----- Supplied records -----
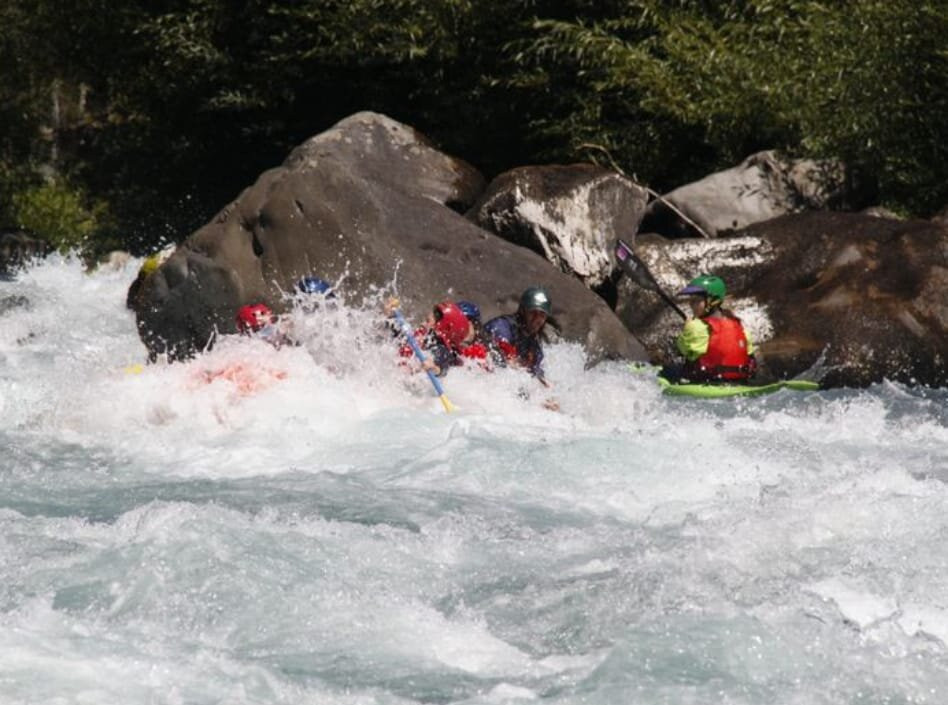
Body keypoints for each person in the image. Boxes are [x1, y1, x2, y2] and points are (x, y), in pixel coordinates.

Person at [663, 274, 757, 383]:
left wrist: (687, 327)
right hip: (740, 382)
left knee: (664, 371)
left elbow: (682, 350)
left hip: (705, 382)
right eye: (690, 300)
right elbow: (750, 357)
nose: (691, 305)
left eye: (696, 300)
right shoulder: (741, 328)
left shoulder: (695, 326)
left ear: (713, 301)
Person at [483, 286, 552, 385]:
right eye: (533, 313)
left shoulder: (534, 347)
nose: (537, 319)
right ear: (523, 311)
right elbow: (503, 357)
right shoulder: (502, 326)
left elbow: (538, 376)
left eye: (542, 315)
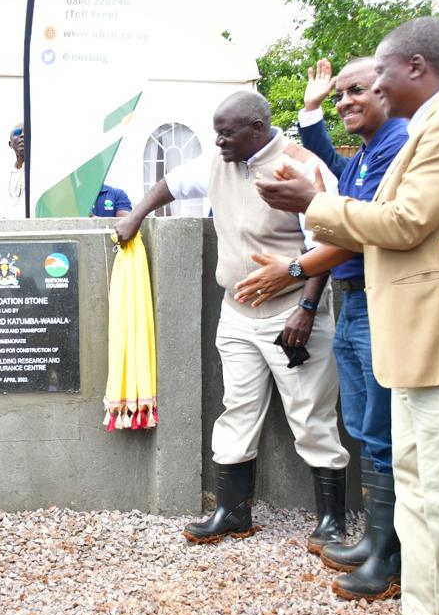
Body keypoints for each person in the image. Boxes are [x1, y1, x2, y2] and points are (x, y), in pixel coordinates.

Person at [256, 17, 439, 615]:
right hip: (419, 336)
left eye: (379, 72)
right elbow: (386, 219)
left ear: (414, 67)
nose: (372, 86)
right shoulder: (430, 127)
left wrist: (312, 204)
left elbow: (405, 222)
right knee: (420, 484)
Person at [115, 91, 350, 554]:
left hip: (290, 311)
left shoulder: (300, 167)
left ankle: (331, 521)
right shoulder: (218, 162)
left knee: (309, 413)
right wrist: (136, 216)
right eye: (215, 131)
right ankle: (233, 511)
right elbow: (173, 183)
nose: (217, 140)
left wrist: (305, 311)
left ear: (257, 130)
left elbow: (327, 243)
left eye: (227, 132)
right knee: (238, 406)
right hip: (238, 311)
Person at [233, 57, 409, 602]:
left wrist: (292, 270)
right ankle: (380, 541)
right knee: (364, 425)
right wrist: (311, 110)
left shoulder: (397, 144)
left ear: (388, 89)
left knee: (381, 430)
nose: (346, 101)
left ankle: (390, 554)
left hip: (377, 300)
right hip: (353, 300)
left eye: (358, 91)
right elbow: (334, 175)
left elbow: (360, 226)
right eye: (341, 94)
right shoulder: (367, 152)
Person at [5, 122, 25, 219]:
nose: (22, 135)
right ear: (10, 144)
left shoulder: (39, 170)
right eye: (17, 132)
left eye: (27, 132)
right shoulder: (5, 176)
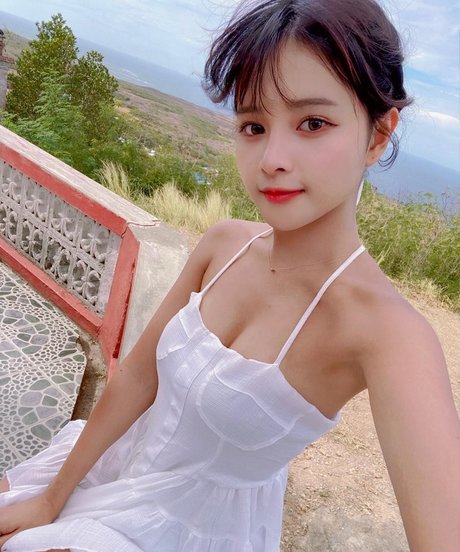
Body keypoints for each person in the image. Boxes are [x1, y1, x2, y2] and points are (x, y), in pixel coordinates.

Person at [1, 0, 459, 550]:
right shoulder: (224, 245)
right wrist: (52, 496)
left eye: (313, 123)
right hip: (110, 463)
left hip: (183, 532)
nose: (272, 158)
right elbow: (138, 378)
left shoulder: (386, 332)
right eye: (253, 125)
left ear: (379, 135)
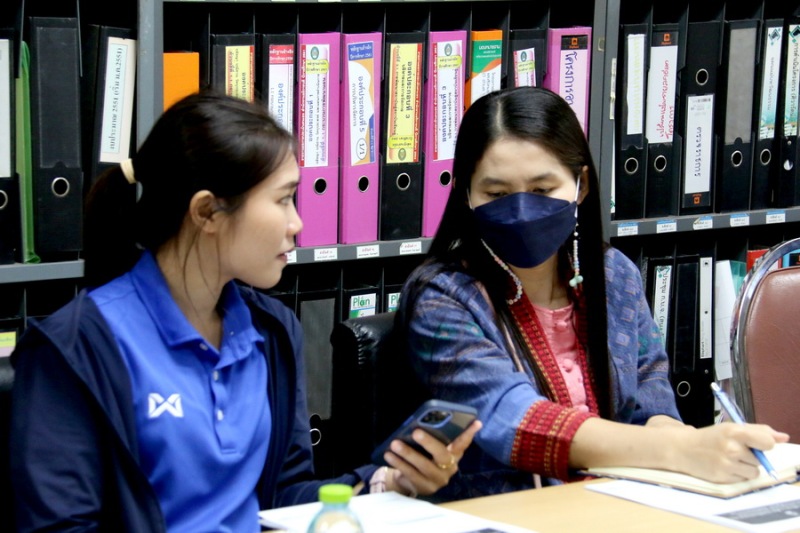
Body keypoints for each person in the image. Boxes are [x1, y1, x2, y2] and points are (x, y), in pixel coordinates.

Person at [9, 91, 481, 532]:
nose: (297, 223)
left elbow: (284, 497)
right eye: (283, 199)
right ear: (207, 212)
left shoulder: (272, 330)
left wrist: (387, 483)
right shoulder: (73, 348)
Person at [394, 86, 788, 501]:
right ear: (466, 194)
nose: (521, 210)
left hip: (615, 506)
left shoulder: (614, 274)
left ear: (580, 186)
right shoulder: (442, 296)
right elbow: (510, 418)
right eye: (496, 195)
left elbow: (651, 401)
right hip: (499, 513)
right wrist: (681, 449)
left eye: (542, 190)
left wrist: (687, 442)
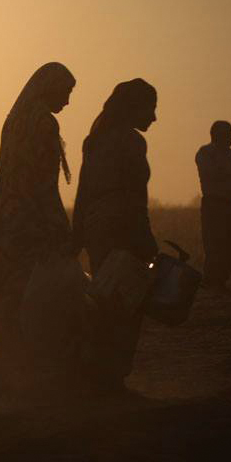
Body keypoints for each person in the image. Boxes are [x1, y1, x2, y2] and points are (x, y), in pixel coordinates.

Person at [72, 78, 158, 394]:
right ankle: (111, 376)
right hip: (123, 226)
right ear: (135, 108)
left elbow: (83, 191)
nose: (154, 117)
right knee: (126, 304)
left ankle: (96, 371)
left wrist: (77, 232)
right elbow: (136, 195)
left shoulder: (95, 140)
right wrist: (145, 238)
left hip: (97, 228)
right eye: (150, 108)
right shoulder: (131, 142)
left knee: (104, 300)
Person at [0, 62, 76, 331]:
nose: (67, 101)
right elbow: (44, 183)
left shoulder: (15, 119)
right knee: (32, 289)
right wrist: (60, 226)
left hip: (8, 214)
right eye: (64, 92)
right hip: (32, 220)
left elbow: (4, 171)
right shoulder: (43, 123)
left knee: (11, 284)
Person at [195, 121, 231, 292]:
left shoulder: (230, 153)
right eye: (229, 133)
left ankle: (220, 281)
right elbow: (211, 173)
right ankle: (212, 281)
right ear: (217, 135)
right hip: (215, 204)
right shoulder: (205, 153)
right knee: (215, 243)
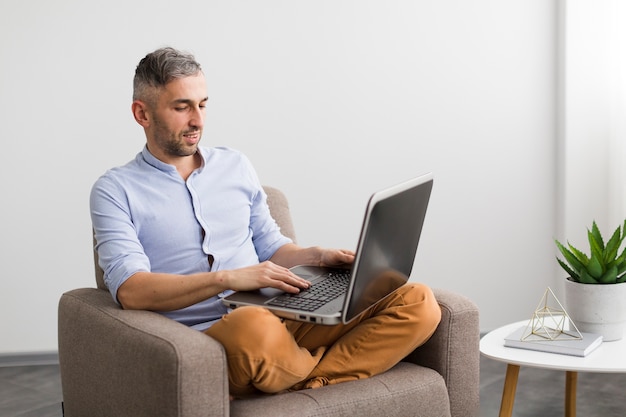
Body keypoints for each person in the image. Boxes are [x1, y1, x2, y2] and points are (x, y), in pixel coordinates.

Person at [90, 46, 442, 397]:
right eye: (181, 107)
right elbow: (131, 290)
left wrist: (316, 257)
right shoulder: (115, 190)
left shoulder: (235, 165)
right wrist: (227, 278)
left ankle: (311, 379)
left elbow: (271, 246)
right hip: (213, 339)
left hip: (280, 315)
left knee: (418, 301)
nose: (198, 120)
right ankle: (304, 370)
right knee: (252, 326)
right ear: (142, 114)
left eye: (203, 104)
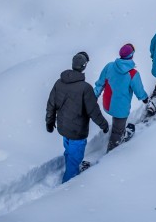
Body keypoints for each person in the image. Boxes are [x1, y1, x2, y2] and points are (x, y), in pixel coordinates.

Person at [46, 52, 109, 183]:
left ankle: (70, 168)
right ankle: (68, 186)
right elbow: (93, 111)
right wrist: (104, 125)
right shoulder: (85, 88)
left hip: (63, 127)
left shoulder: (59, 82)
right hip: (77, 131)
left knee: (69, 151)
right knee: (75, 159)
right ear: (84, 66)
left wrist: (49, 122)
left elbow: (51, 103)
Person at [94, 43, 148, 152]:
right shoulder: (133, 74)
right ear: (131, 55)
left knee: (117, 121)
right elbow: (139, 90)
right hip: (121, 109)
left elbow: (100, 84)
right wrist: (144, 98)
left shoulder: (109, 66)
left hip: (107, 104)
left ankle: (121, 132)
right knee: (117, 131)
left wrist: (94, 96)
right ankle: (112, 150)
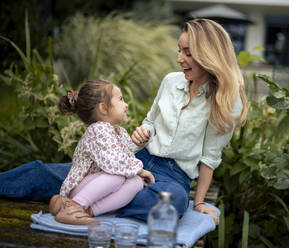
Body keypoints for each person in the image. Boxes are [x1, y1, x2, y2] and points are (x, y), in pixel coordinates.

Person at [0, 18, 247, 225]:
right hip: (136, 157)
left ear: (209, 55)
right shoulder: (172, 81)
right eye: (179, 50)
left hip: (174, 176)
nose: (179, 58)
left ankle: (82, 205)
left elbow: (210, 157)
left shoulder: (226, 100)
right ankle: (83, 200)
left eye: (188, 53)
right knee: (51, 173)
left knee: (170, 204)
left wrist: (200, 202)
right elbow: (151, 120)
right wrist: (143, 131)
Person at [50, 80, 155, 225]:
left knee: (135, 182)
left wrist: (136, 173)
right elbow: (114, 163)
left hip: (99, 189)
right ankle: (73, 206)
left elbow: (125, 160)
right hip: (83, 189)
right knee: (117, 176)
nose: (126, 105)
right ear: (104, 109)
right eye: (120, 99)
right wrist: (140, 169)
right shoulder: (98, 130)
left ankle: (86, 211)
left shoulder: (121, 132)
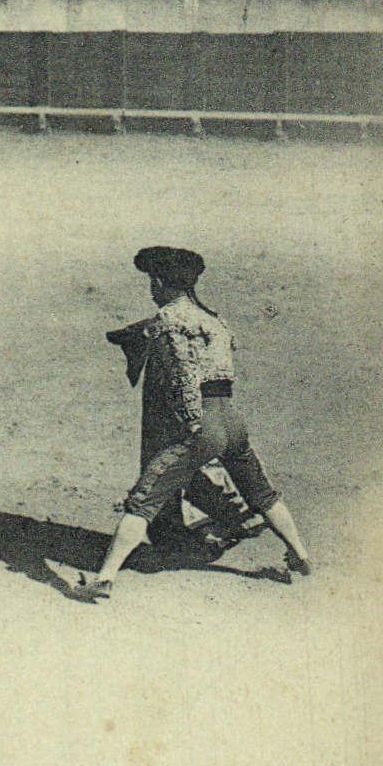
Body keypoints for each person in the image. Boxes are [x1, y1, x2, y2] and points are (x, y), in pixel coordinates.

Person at [75, 247, 313, 601]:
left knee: (144, 499)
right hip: (232, 419)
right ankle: (300, 555)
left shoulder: (166, 322)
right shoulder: (214, 320)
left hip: (202, 422)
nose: (150, 290)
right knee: (261, 492)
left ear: (158, 282)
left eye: (150, 283)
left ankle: (105, 579)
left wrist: (189, 428)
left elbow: (183, 378)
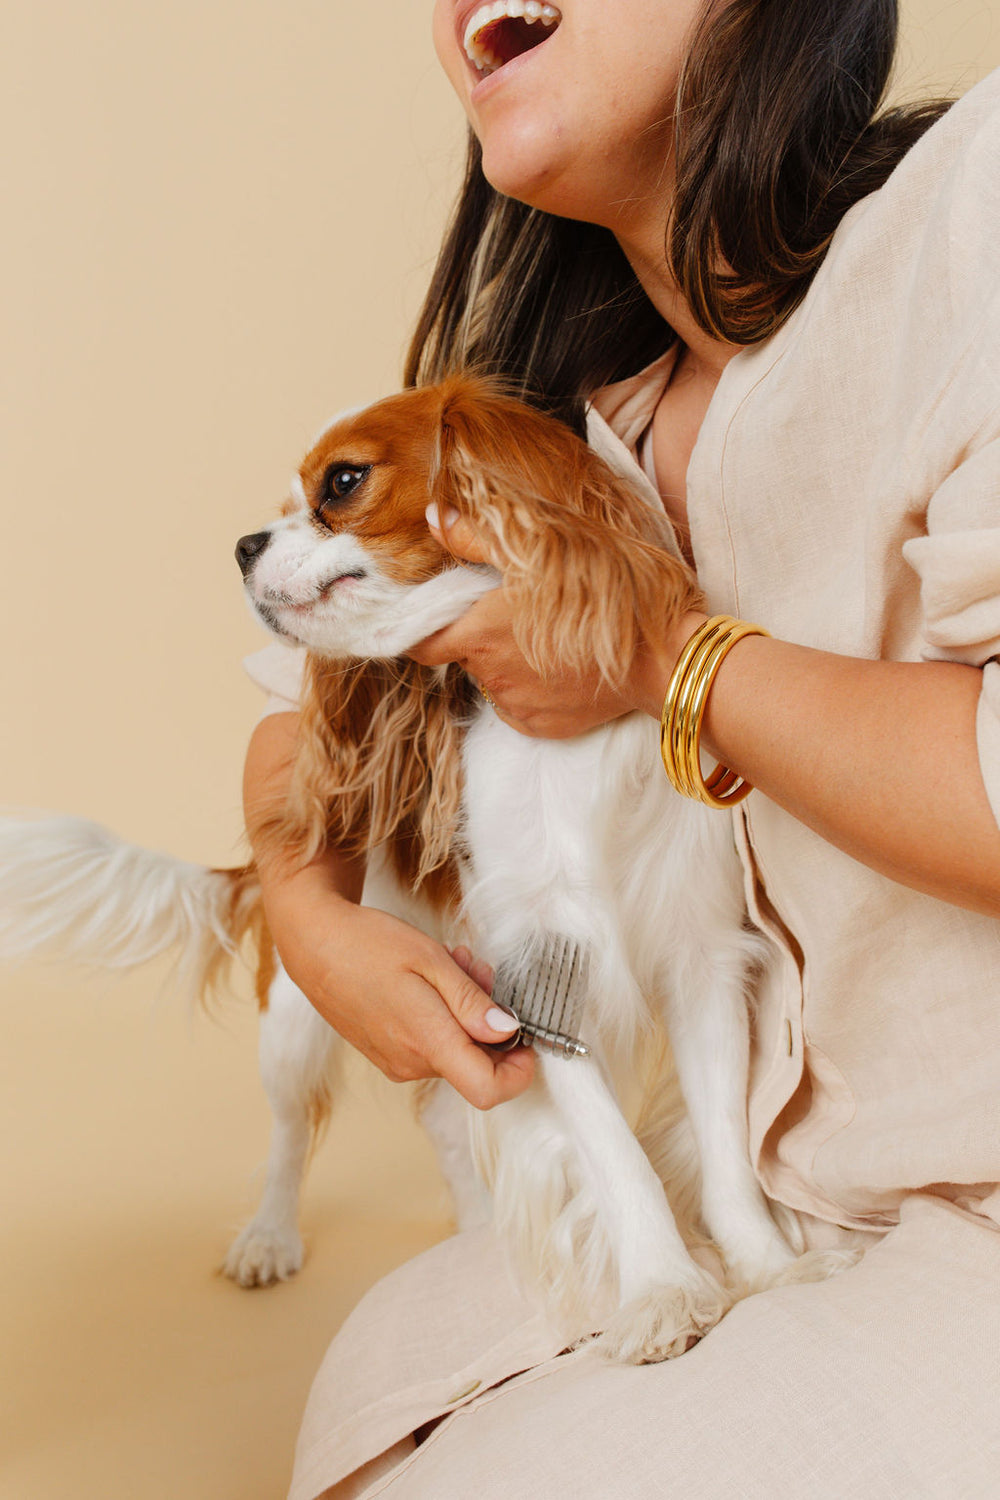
-----
▸ **Aim of the exercise**
Write out the records above exactly as they stand, leaving out every picture.

▸ **Task response**
Body keypoints for each person in the image. Boxes are [x1, y1, x2, y2] and points are (x, y), in pixel coordinates.

Person at [663, 274, 757, 383]:
left wrist: (687, 327)
right hip: (740, 382)
left knee: (664, 371)
left elbow: (682, 350)
left hip: (705, 382)
right eye: (690, 300)
right elbow: (750, 357)
nose: (691, 305)
left eye: (696, 300)
right shoulder: (741, 328)
left shoulder: (695, 326)
left ear: (713, 301)
Person at [483, 286, 552, 385]:
right eye: (533, 313)
left shoulder: (534, 347)
nose: (537, 319)
right ear: (523, 311)
right elbow: (503, 357)
right shoulder: (502, 326)
left elbow: (538, 376)
left eye: (542, 315)
Body keypoints for each person in the image. Boxes are [x1, y1, x2, y2] and points are (x, y), in pixel coordinates.

Person at [256, 17, 439, 615]:
right hip: (419, 336)
left eye: (379, 72)
right elbow: (386, 219)
left ear: (414, 67)
nose: (372, 86)
right shoulder: (430, 127)
left wrist: (312, 204)
left elbow: (405, 222)
right knee: (420, 484)
Person at [115, 91, 350, 554]:
left hip: (290, 311)
left shoulder: (300, 167)
left ankle: (331, 521)
right shoulder: (218, 162)
left knee: (309, 413)
right wrist: (136, 216)
right eye: (215, 131)
right ankle: (233, 511)
right elbow: (173, 183)
nose: (217, 140)
left wrist: (305, 311)
left ear: (257, 130)
left elbow: (327, 243)
left eye: (227, 132)
right knee: (238, 406)
right hip: (238, 311)
Person at [233, 57, 409, 602]:
left wrist: (292, 270)
right ankle: (380, 541)
right knee: (364, 425)
right wrist: (311, 110)
left shoulder: (397, 144)
left ear: (388, 89)
left knee: (381, 430)
nose: (346, 101)
left ankle: (390, 554)
left hip: (377, 300)
right hip: (353, 300)
left eye: (358, 91)
right elbow: (334, 175)
left elbow: (360, 226)
right eye: (341, 94)
right shoulder: (367, 152)
Person at [5, 122, 25, 219]:
nose: (22, 135)
right ear: (10, 144)
left shoulder: (39, 170)
right eye: (17, 132)
left eye: (27, 132)
right shoulder: (5, 176)
Body keypoints for each person in the image. Boxes are [x1, y1, x2, y2] and points are (x, y), in pixel coordinates.

Person at [1, 0, 459, 550]:
right shoulder: (224, 245)
right wrist: (52, 496)
left eye: (313, 123)
right hip: (110, 463)
left hip: (183, 532)
nose: (272, 158)
right elbow: (138, 378)
left shoulder: (386, 332)
right eye: (253, 125)
left ear: (379, 135)
Body keypoints for each person in the image. Boxes are [x1, y1, x2, y2] and points are (x, y), in pixel coordinates.

Person at [9, 91, 481, 532]:
nose: (297, 223)
left elbow: (284, 497)
right eye: (283, 199)
right ear: (207, 212)
left shoulder: (272, 330)
left wrist: (387, 483)
right shoulder: (73, 348)
Person at [394, 86, 788, 501]:
right ear: (466, 194)
nose: (521, 210)
left hip: (615, 506)
left shoulder: (614, 274)
left ear: (580, 186)
right shoulder: (442, 296)
right elbow: (510, 418)
right eye: (496, 195)
left elbow: (651, 401)
right hip: (499, 513)
right wrist: (681, 449)
left eye: (542, 190)
left wrist: (687, 442)
Body keypoints for each person in the image. Boxes are [x1, y1, x2, y2] and points are (x, y), in pixel coordinates.

Person at [72, 78, 158, 394]:
right ankle: (111, 376)
right hip: (123, 226)
right ear: (135, 108)
left elbow: (83, 191)
nose: (154, 117)
right knee: (126, 304)
left ankle: (96, 371)
left wrist: (77, 232)
right elbow: (136, 195)
left shoulder: (95, 140)
right wrist: (145, 238)
left hip: (97, 228)
right eye: (150, 108)
right shoulder: (131, 142)
left knee: (104, 300)
Person at [0, 62, 76, 331]:
nose: (67, 101)
right elbow: (44, 183)
left shoulder: (15, 119)
right knee: (32, 289)
right wrist: (60, 226)
left hip: (8, 214)
right eye: (64, 92)
right hip: (32, 220)
left elbow: (4, 171)
right shoulder: (43, 123)
left knee: (11, 284)
Person at [195, 121, 231, 292]:
left shoulder: (230, 153)
right eye: (229, 133)
left ankle: (220, 281)
right elbow: (211, 173)
right ankle: (212, 281)
right ear: (217, 135)
right hip: (215, 204)
right shoulder: (205, 153)
right knee: (215, 243)
Body keypoints for each person in the image. Boxes are [x1, y1, x2, y2] and points are (x, y), in pixel coordinates.

Person at [90, 46, 442, 397]:
right eye: (181, 107)
right elbow: (131, 290)
left wrist: (316, 257)
right shoulder: (115, 190)
left shoulder: (235, 165)
right wrist: (227, 278)
left ankle: (311, 379)
left elbow: (271, 246)
right hip: (213, 339)
left hip: (280, 315)
left knee: (418, 301)
nose: (198, 120)
right ankle: (304, 370)
right knee: (252, 326)
right ear: (142, 114)
left eye: (203, 104)
Body keypoints for each person in the image. Boxes are [x1, y1, x2, y2] and points are (x, y), in pixel coordinates.

Person at [46, 52, 109, 183]:
left ankle: (70, 168)
right ankle: (68, 186)
right elbow: (93, 111)
right wrist: (104, 125)
right shoulder: (85, 88)
left hip: (63, 127)
left shoulder: (59, 82)
right hip: (77, 131)
left knee: (69, 151)
right knee: (75, 159)
right ear: (84, 66)
left wrist: (49, 122)
left elbow: (51, 103)
Person at [94, 43, 148, 152]:
right shoulder: (133, 74)
right ear: (131, 55)
left knee: (117, 121)
right elbow: (139, 90)
right hip: (121, 109)
left elbow: (100, 84)
right wrist: (144, 98)
left shoulder: (109, 66)
left hip: (107, 104)
left ankle: (121, 132)
right knee: (117, 131)
left wrist: (94, 96)
right ankle: (112, 150)
Body keypoints for each person in the image. Boxes are [x1, y1, x2, y2] and points are (x, y), in pixel coordinates.

Person at [0, 18, 247, 225]:
right hip: (136, 157)
left ear: (209, 55)
right shoulder: (172, 81)
right eye: (179, 50)
left hip: (174, 176)
nose: (179, 58)
left ankle: (82, 205)
left elbow: (210, 157)
left shoulder: (226, 100)
right ankle: (83, 200)
left eye: (188, 53)
right knee: (51, 173)
left knee: (170, 204)
left wrist: (200, 202)
right elbow: (151, 120)
right wrist: (143, 131)
Person at [50, 80, 155, 225]:
left knee: (135, 182)
left wrist: (136, 173)
right elbow: (114, 163)
left hip: (99, 189)
right ankle: (73, 206)
left elbow: (125, 160)
right hip: (83, 189)
right knee: (117, 176)
nose: (126, 105)
right ear: (104, 109)
right eye: (120, 99)
right wrist: (140, 169)
right shoulder: (98, 130)
left ankle: (86, 211)
left shoulder: (121, 132)
Body keypoints for each person in the image. Boxes are [x1, y1, x2, y2] and points are (x, y), in pixel coordinates.

Person at [75, 247, 313, 601]:
left knee: (144, 499)
right hip: (232, 419)
right ankle: (300, 555)
left shoulder: (166, 322)
right shoulder: (214, 320)
left hip: (202, 422)
nose: (150, 290)
right knee: (261, 492)
left ear: (158, 282)
left eye: (150, 283)
left ankle: (105, 579)
left wrist: (189, 428)
left elbow: (183, 378)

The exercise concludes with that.